Una busta con proiettili e una lettera di minacce. E’ ciò che ad un certo punto della loro vita si sono visti recapitare decine di magistrati, politici e giornalisti, come, nel marzo 2011, Travaglio, Gomez, Santoro e Barbacetto, e, a dicembre 2011, Paola Severino ed Elsa Fornero con altri ministri e alcuni direttori di giornali.
A seguito di tali eventi, nessuno ha chiesto, per scongiurare il rischio che un criminale ne abusasse, di regolamentare il servizio postale perquisendo il contenuto di tutte le buste, imponendo su queste l’indicazione del documento di riconoscimento del mittente o ritenendo il servizio postale corresponsabile del trasporto del plico incriminato. E’ stato invece chiesto di trovare e perseguire i singoli responsabili che – al pari di quanto avviene per gli attacchi in Internet – non sempre sono stati individuati.

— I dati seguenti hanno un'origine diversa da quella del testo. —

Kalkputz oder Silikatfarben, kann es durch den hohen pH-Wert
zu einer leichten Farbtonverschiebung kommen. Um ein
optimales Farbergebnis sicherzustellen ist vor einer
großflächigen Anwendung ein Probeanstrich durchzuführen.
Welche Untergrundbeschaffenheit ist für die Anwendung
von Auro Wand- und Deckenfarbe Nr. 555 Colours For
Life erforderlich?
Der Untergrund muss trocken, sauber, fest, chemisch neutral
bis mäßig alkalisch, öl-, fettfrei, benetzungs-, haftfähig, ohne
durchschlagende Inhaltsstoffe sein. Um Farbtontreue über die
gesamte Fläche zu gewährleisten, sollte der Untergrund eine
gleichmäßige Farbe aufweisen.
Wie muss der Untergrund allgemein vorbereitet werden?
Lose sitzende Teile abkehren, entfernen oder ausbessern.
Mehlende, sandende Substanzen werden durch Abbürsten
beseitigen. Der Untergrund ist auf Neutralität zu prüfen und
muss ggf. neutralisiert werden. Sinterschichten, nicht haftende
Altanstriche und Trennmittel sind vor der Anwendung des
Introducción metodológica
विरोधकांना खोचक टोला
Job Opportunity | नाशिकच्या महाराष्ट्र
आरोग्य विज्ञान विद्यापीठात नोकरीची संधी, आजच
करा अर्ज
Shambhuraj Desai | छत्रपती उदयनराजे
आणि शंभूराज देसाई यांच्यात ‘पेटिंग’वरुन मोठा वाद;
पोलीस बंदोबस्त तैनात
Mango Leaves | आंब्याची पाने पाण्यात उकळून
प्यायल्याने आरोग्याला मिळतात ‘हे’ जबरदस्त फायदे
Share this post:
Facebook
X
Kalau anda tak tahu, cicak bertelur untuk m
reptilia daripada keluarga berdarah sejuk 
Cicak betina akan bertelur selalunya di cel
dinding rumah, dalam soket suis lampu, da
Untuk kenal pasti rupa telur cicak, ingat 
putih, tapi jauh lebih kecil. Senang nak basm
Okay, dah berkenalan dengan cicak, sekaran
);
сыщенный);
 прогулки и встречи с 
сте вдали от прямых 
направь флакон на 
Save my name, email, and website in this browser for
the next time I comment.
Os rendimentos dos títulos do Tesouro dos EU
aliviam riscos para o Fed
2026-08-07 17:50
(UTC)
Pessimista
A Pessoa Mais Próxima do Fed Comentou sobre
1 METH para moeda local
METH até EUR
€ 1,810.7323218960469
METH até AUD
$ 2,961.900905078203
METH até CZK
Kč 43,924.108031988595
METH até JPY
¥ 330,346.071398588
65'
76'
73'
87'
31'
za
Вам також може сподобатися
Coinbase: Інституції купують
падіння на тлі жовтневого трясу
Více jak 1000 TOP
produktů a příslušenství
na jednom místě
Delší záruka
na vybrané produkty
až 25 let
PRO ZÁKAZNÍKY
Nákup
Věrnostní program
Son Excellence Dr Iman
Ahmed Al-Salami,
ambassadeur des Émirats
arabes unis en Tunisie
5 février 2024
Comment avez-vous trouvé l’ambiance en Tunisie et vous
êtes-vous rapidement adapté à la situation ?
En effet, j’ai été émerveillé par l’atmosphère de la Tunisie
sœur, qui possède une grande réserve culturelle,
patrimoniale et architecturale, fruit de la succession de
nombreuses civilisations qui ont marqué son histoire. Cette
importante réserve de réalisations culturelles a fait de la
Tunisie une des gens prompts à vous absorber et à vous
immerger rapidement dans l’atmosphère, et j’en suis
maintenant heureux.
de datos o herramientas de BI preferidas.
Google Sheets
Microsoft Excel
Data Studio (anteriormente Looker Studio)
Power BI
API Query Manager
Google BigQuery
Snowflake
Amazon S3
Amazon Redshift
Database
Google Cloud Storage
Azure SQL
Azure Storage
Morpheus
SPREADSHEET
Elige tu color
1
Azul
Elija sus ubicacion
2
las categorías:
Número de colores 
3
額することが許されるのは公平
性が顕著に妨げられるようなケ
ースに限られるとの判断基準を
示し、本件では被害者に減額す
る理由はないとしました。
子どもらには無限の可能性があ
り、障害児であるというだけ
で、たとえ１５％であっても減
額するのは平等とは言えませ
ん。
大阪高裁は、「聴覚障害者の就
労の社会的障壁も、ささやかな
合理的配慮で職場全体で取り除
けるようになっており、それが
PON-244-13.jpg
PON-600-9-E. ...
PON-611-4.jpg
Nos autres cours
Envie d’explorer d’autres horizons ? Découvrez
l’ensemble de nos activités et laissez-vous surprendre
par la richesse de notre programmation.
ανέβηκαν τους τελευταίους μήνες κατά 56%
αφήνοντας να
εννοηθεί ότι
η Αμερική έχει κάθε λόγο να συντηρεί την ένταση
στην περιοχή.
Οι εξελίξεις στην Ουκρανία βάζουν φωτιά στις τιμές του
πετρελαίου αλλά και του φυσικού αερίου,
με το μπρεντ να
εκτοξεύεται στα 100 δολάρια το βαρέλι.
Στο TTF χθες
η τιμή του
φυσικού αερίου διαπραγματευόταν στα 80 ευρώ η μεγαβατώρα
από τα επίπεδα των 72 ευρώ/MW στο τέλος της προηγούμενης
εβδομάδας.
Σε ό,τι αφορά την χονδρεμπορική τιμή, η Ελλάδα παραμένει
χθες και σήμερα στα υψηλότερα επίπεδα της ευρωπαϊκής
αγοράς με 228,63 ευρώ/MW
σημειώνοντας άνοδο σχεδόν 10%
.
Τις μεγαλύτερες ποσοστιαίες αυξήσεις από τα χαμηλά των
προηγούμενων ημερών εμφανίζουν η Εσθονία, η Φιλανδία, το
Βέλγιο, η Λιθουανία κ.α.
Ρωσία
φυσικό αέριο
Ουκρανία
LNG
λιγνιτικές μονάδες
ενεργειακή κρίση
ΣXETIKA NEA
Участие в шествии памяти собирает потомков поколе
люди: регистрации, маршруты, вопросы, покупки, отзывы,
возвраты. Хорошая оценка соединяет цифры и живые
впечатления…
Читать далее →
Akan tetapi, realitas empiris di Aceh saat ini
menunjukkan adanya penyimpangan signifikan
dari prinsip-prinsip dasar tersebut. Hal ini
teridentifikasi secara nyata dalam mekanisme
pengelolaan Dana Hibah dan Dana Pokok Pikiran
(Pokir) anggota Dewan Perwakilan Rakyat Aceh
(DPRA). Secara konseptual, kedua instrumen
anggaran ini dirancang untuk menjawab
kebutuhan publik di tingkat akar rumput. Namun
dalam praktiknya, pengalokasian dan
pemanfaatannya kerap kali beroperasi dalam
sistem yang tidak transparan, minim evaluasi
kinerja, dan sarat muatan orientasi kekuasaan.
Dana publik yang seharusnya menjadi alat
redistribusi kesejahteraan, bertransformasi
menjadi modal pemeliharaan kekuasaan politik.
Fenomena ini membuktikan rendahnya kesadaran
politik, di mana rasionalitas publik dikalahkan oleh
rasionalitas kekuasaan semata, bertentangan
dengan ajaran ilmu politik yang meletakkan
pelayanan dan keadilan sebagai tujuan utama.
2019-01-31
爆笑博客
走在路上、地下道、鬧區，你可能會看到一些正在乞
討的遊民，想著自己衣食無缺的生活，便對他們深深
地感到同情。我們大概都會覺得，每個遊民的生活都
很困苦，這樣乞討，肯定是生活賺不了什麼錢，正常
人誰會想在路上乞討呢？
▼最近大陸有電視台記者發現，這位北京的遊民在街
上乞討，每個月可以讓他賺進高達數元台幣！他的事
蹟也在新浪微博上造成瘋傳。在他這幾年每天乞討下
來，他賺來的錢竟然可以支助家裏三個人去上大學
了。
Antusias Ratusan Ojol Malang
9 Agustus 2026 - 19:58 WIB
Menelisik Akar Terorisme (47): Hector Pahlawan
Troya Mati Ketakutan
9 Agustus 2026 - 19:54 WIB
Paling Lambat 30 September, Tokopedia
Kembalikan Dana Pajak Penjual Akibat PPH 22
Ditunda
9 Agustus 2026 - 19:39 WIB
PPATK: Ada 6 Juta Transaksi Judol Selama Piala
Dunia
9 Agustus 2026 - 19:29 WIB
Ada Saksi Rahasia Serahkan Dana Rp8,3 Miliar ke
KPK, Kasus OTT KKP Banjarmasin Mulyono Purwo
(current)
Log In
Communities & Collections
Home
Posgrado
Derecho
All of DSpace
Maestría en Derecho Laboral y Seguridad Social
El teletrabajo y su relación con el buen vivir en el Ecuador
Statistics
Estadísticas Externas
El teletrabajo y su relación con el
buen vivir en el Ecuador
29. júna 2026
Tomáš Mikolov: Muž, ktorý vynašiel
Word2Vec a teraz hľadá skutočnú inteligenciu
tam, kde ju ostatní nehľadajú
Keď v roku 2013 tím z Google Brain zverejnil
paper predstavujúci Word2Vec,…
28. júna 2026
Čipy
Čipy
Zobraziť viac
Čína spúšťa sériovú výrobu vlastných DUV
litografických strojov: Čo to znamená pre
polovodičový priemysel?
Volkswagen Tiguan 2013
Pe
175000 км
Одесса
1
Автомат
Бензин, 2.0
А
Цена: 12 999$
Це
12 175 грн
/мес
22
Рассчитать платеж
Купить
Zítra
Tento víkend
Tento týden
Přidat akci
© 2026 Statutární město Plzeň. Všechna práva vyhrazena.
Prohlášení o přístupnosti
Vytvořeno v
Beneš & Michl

Si potrà dire che la diffusione in Internet è paragonabile a quella sulla stampa. Tuttavia occorre chiedersi se lo scopo di chi invoca nuove norme restrittive per la Rete come un filtraggio preventivo dei contenuti, l’identificazione preventiva degli autori o la responsabilizzazione penale dei provider sia punire gli autori dei reati o bloccare preventivamente i messaggi, visto che la legge prevede già, per autori e siti italiani, i reati corrispondenti a quelli per la stampa (che tuttavia ha talora colpito impunemente persone, v. caso Boffo).
E’ risaputo che la Rete è spesso scomoda per i detentori del potere e i pretesti usati per attaccarne la libertà appaiono sempre condivisibili, ma, a giugno 2011, un rapporto Onu (organizzazione della quale l’attuale onorevole Laura Boldrini era una funzionaria) metteva in guardia dalla censura dei contenuti online sotto l’apparenza di obiettivi legittimi.
Il rapporto affermava che vi sono solo quattro casi “eccezionali” che abilitano gli Stati a criminalizzare i contenuti Internet in base al diritto internazionale: pedopornografia, incitamento a commettere genocidio, incitamento alla discriminazione, all’odio o alla violenza e incitamento al terrorismo e raccomandava agli Stati di astenersi dal criminalizzare tutte le altre forme di espressione, mentre il 5 luglio 2012 una risoluzione del Consiglio Onu dei diritti umani stabiliva che tutte le persone dovrebbero essere autorizzate a connettersi ed esprimersi liberamente su Internet.
Peraltro, una legge italiana per il controllo della Rete non sarebbe la soluzione del problema degli attacchi personali, perché la maggior parte dei server è soggetta alle leggi di altre nazioni e perché esistono modi per muoversi fra decine di server nel mondo facendo perdere le tracce. Dunque una simile legge otterrebbe l’unico risultato di offrire uno strumento per mettere il bavaglio a chi da fastidio ai manovratori, che è l’opposto di quanto ci si aspetterebbe da una persona con la storia dell’on. Boldrini.
Ovviamente mi rendo conto, come attivista per i diritti e come donna, della violazione che Laura Boldrini ha subìto e della sensazione lacerante che deve provare, sono solidale con lei e condanno i suoi aggressori. Tuttavia ritengo che bersaglio e giustificazioni della sua reazione siano sbagliati, anche perché le aggressioni squadriste che ha subìto non sono qualcosa di legato alle nuove tecnologie, ma, nella forma e nella sostanza, un rigurgito di fascismo.
Quanto al sessismo degli attacchi, i primi responsabili sono i politici e la TV, che da decenni ci hanno abituato a battute becere e ad una rappresentazione della donna come mero oggetto. Il problema non nasce con la rete ma è culturale e va risolto con l’educazione ma soprattutto denunciando e condannando i comportamenti scorretti e diseducativi dei poteri forti di cui sopra.
La presidente della Camera, dall’alto del suo ruolo istituzionale, potrebbe ben fare questo tipo di azione, che tuttavia necessita di molto maggior coraggio rispetto alla richiesta di una legge che in tanti in Parlamento e nei giornali vogliono già perché consentirebbe di limitare l’informazione alternativa e l’espressione – anche politica – di decine di milioni di persone.